Monday is good to me if I'm good to it. What the hell does that mean? I don't know. They are just words. There are going to be 100 words here when I'm done. No more, no less. I'm going to enter my text into this here box and it's going to be exactly 100 words. No more. No less. Line breaks can be make with codes and italics and bold as well. Nobody mentioned that the codes you insert will count as words so you have to insert them after the tapping is done and the counter reaches 100.
I was watching the news, or as my BIL calls it, the real murder TV, and they were talking about the Russians attacking Syria and I thought, I hope they don't drop a bomb on your street.

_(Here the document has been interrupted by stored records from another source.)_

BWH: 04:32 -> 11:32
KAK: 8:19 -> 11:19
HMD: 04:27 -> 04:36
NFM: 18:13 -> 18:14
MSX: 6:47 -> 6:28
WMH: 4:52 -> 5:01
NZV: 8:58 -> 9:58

But I couldn't help but wonder what it's like to really be paranoid and let the news get you mental. It could happen. It made me just a little weird. The way things are blown up is kind of scary. It's all too beautiful. There's got to be a better way. There's got to be a morning after. See you tomorrow for coffee.
Nine months of this year are done. We've been through three quarters of the year. How did that happen? Where did the time go? Time flies whether you're having fun or not. I've had the time of my life. I owe it all to you. Lard have merry. I need a burger. Would you like some fries with that? It's pizza time, pizza face. Would you like a side order or something to drink? How about a nice red wine? What's the best time to see you? Is that true? How about another one? What do you want to do?